Chainable fixture factory scenarios?

I use the Fixture Factories all the time. A lot of my data is quite hierarchically nested, with hasMany relations, and I need to make deeply nested collections of records, like an A with 6 B’s, each of which have 1 or 2 C’s, which all have a D. Trying to set all of that up with arrays of data gets tedious, especially when most of the C data is replicated for a given test, but different for different tests, so default data isn’t the solution.

I have created a number of scenarios that help, with parameters passed to tell them how do to all of this. I am finding some situations where they get quite complicated, and it feels that this structure falls a bit short from a design and usability perspective.

I’ve been thinking about creating a scenario that returns an object (maybe the scenario, maybe some other test-specific service class) with chainable methods that could add the deep-level data, sort of mini-scenarios if you will. Anybody done something like this and have pointers of how to proceed, or pitfalls to avoid? Am I over-engineering this, and should just make the mini-scenarios directly instead of hiding them away behind interfaces? Any other thoughts, apart from “simplify your data”? :wink:

Hi. Could you write an example with ABCD fake data of the chaining syntax you imagine please ?

I haven’t really gotten as far as planning specific syntax, but if the data were league → games → score entries → allstars (where a league has lots of games, each game has a score entry from each team, and each score entry might optionally include an allstar nomination), then something very vaguely along the lines of

$league = $this->loadFixtureScenario(LeagueScheduleScenario::class, [
    // league details might go here, e.g. start and end dates
])
    ->addGame($team1, $team2, $date1, [ // details of scores and allstars, somehow ])
    ->addGame($team3, $team4, $date1, [ ... ])
    ->addGame($team5, $team6, $date1, [ ... ])
    ->addGame($team1, $team3, $date2, [ ... ])
    ->addGame($team2, $team6, $date2, [ ... ])
    ->addGame($team3, $team5, $date2, [ ... ])
    ->persist(); // or ->getEntity()

So, the LeagueScheduleScenario::load function would return an instance of itself, and that class would include an addGame function. Internally, it would be adding to a factory, and eventually a call to persist and getEntity functions in the scenario would simply forward those calls to the factory methods of the same names, returning the result. There could be other functions than addGame, to help with other common operations. addPlayoffGame, for example, or addBlankGame for creating games that have no teams assigned yet.

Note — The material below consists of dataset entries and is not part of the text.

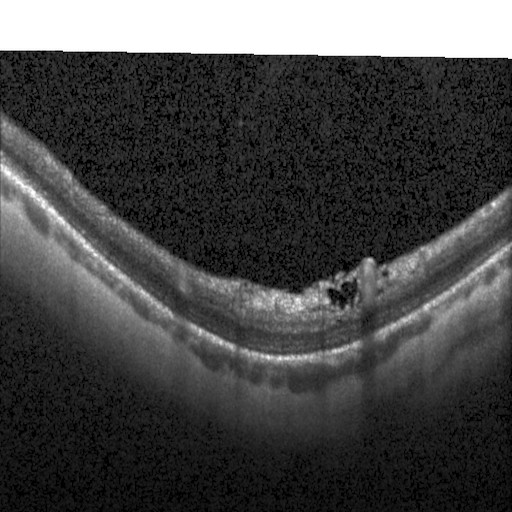
OCT line scan · Heidelberg Spectralis.
The scan shows diabetic macular edema.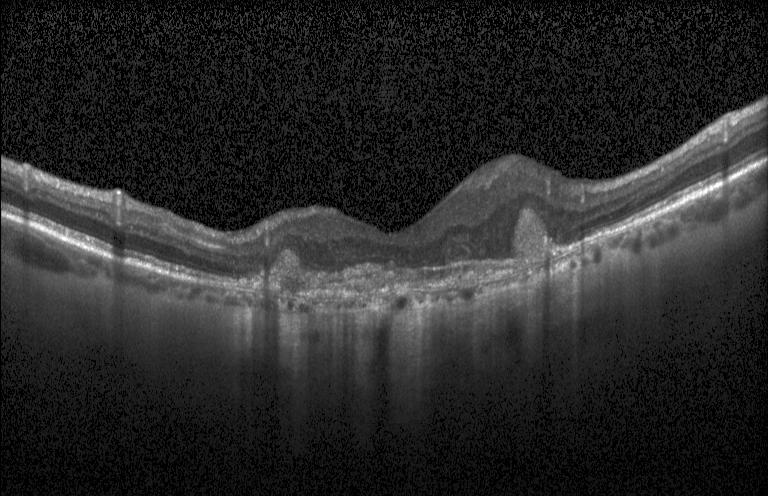 Dx: choroidal neovascularization.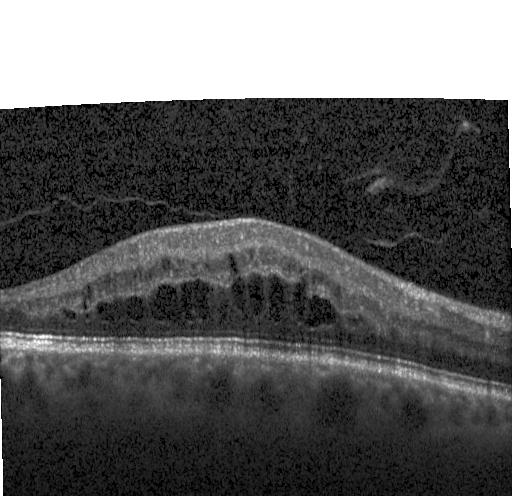
OCT scan showing diabetic macular edema (DME).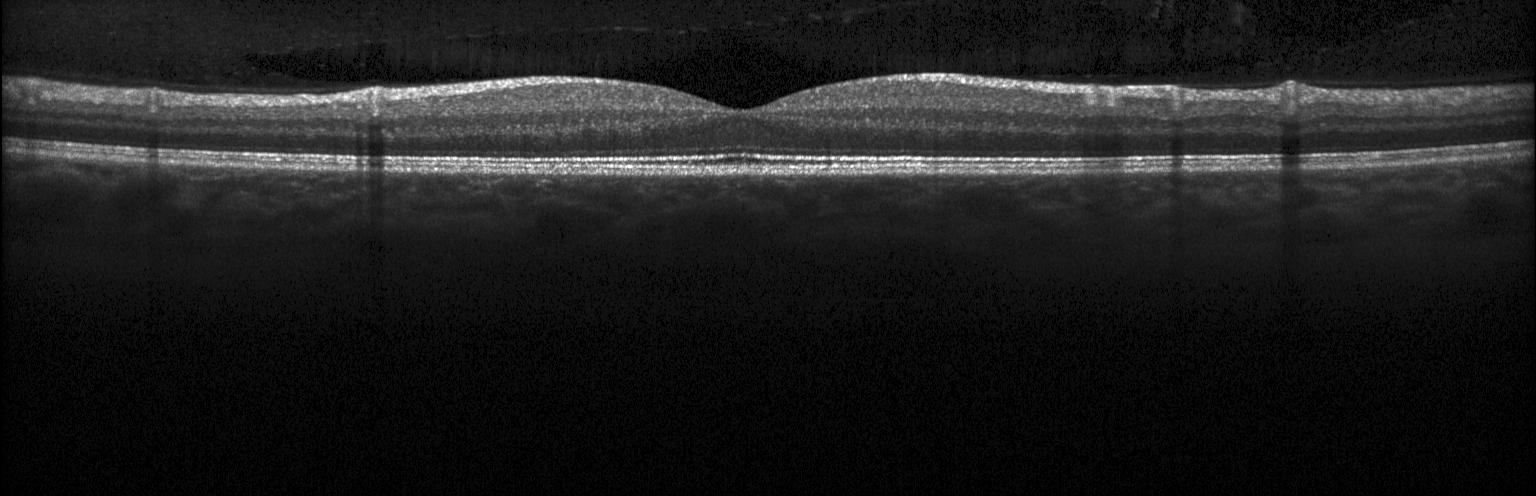

Optical coherence tomography scan
Finding: neither choroidal neovascularization, diabetic macular edema, nor drusen.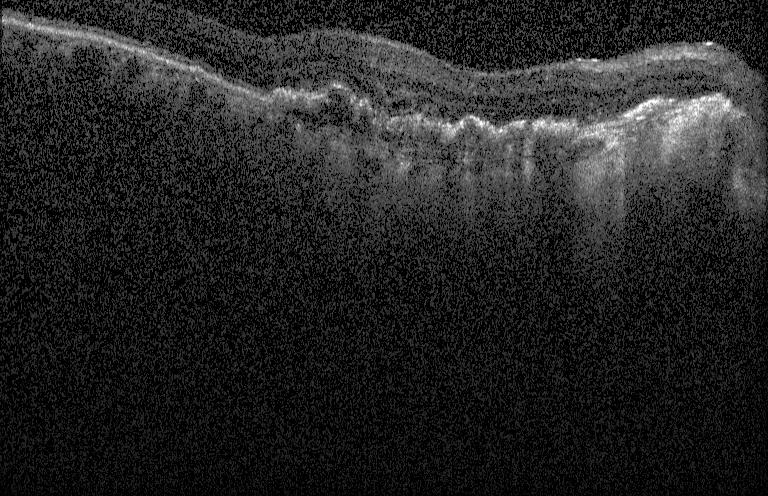 Macular OCT demonstrating a choroidal neovascular membrane.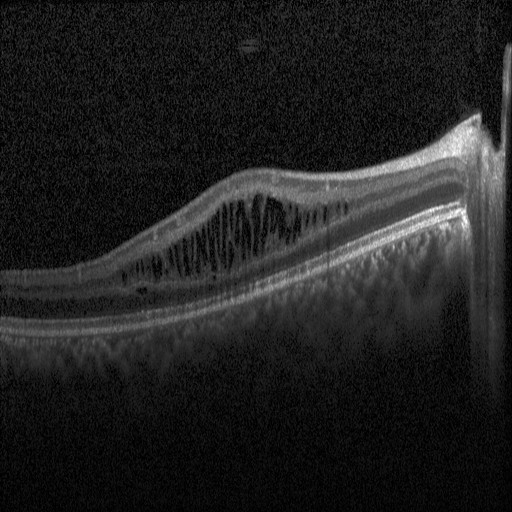 Retinal OCT cross-section · through the macula — Assessment: diabetic macular edema.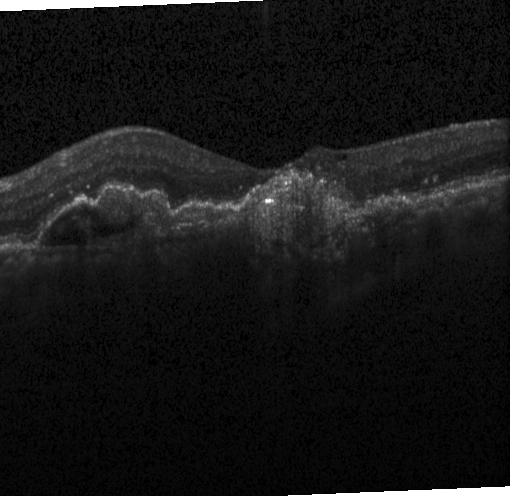

OCT B-scan · spectral-domain optical coherence tomography. Impression: a choroidal neovascular membrane.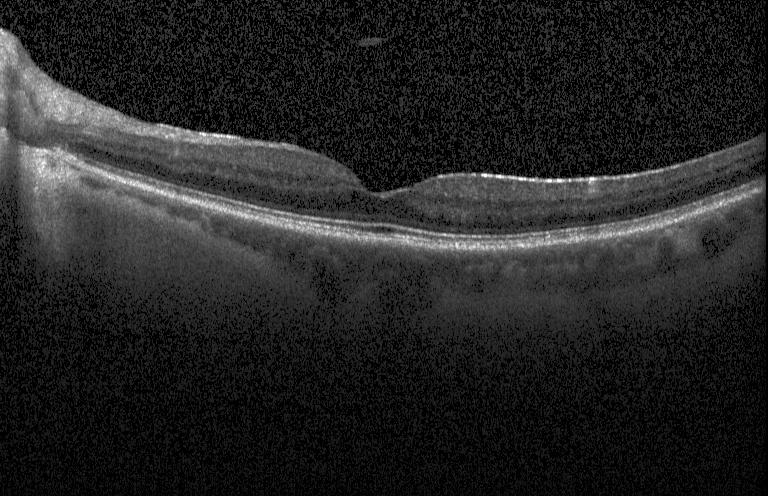 OCT line scan.
Macular OCT: neither choroidal neovascularization, diabetic macular edema, nor drusen.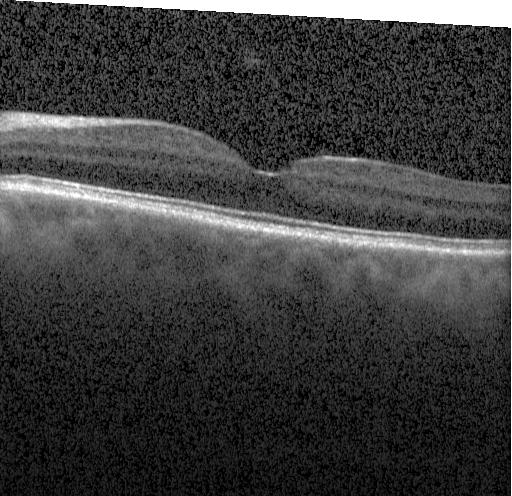

Spectral-domain OCT. Optical coherence tomography B-scan. Horizontal scan through the fovea.
Neither choroidal neovascularization, diabetic macular edema, nor drusen.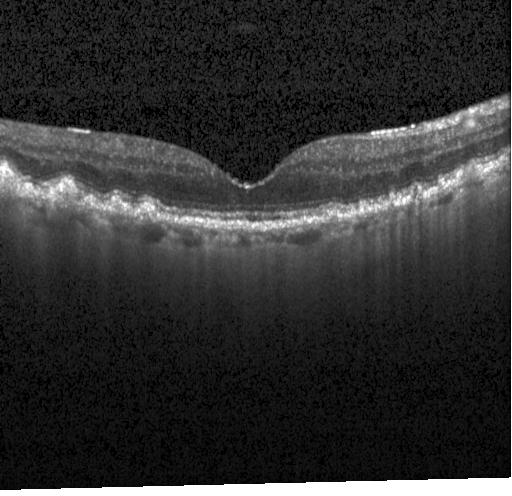

Retinal OCT B-scan, macular scan, acquired on a Heidelberg Spectralis.
OCT finding: multiple drusen.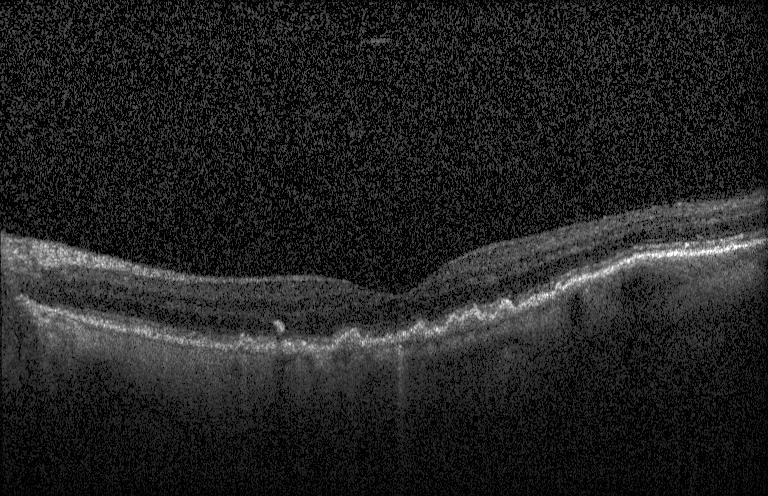

Assessment: multiple drusen.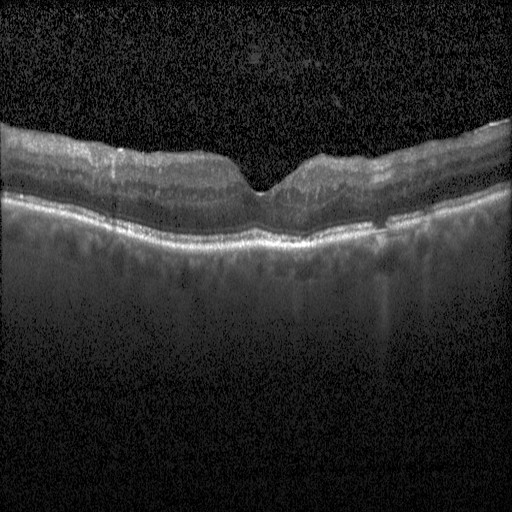

Optical coherence tomography scan. Spectral-domain OCT. Diabetic macular edema.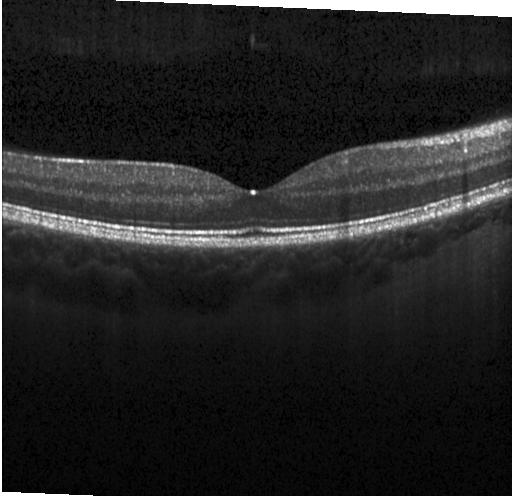

Finding: neither choroidal neovascularization, diabetic macular edema, nor drusen.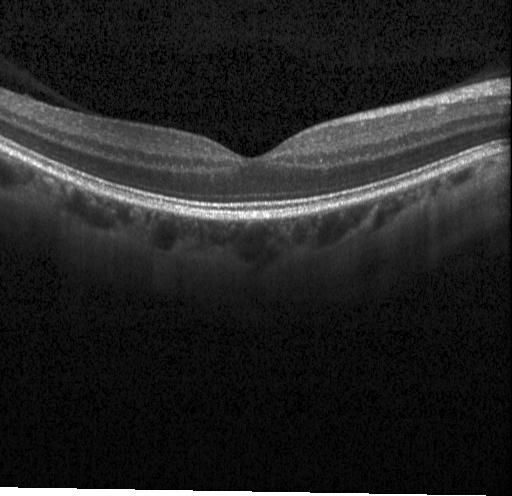

Macular scan · SD-OCT · retinal OCT cross-section · Heidelberg Spectralis.
Diagnosis: no evidence of choroidal neovascularization, diabetic macular edema, or drusen.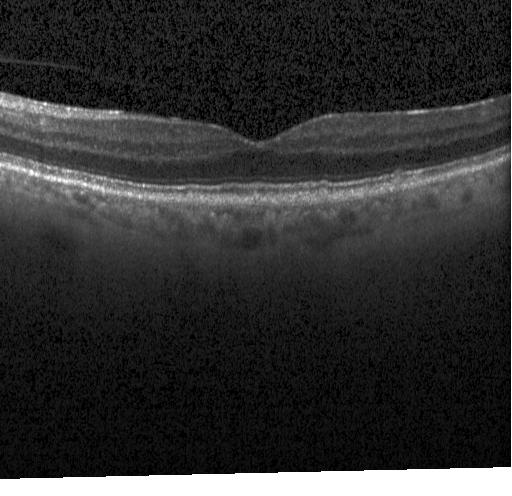
Macular OCT demonstrating sub-RPE drusenoid deposits.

The main thing I don’t like about this is that it’s not deeply chainable; I can’t call addGame and then methods on what that returns to set the specifics of the game, e.g. addScoreEntry. The class could “remember” what the last game added was, and provide such functions that operate on the last game, but this quickly gets out of control as the nesting gets deeper; it would also need to remember the last score entry for adding allstars, and presumably clear that when another game is added, and so on.

Regular fixture factories do something vaguely like this by taking another factory as an argument, so you can do things like:

$league = LeagueFactory::make([...])
	->with('Games', GameFactory::make([...])->with('ScoreEntries', [...]))

which is great to a point, but doesn’t (to my knowledge) have a good counterpart when using scenarios, which I guess is what I’m looking for.

Isnt that normal “normalized” DB schema, so tables and relations. no need for Tree or anything else. Just a schema of x hasMany y etc, and then calculate based on the data on the hasMany.
Dont see whats the problem here?

But also, please do NOT hijack a totally different topic here, this must be its own topic.
So best to not answer and go back to thinking about it more, and if needed open up a a dedicated topic.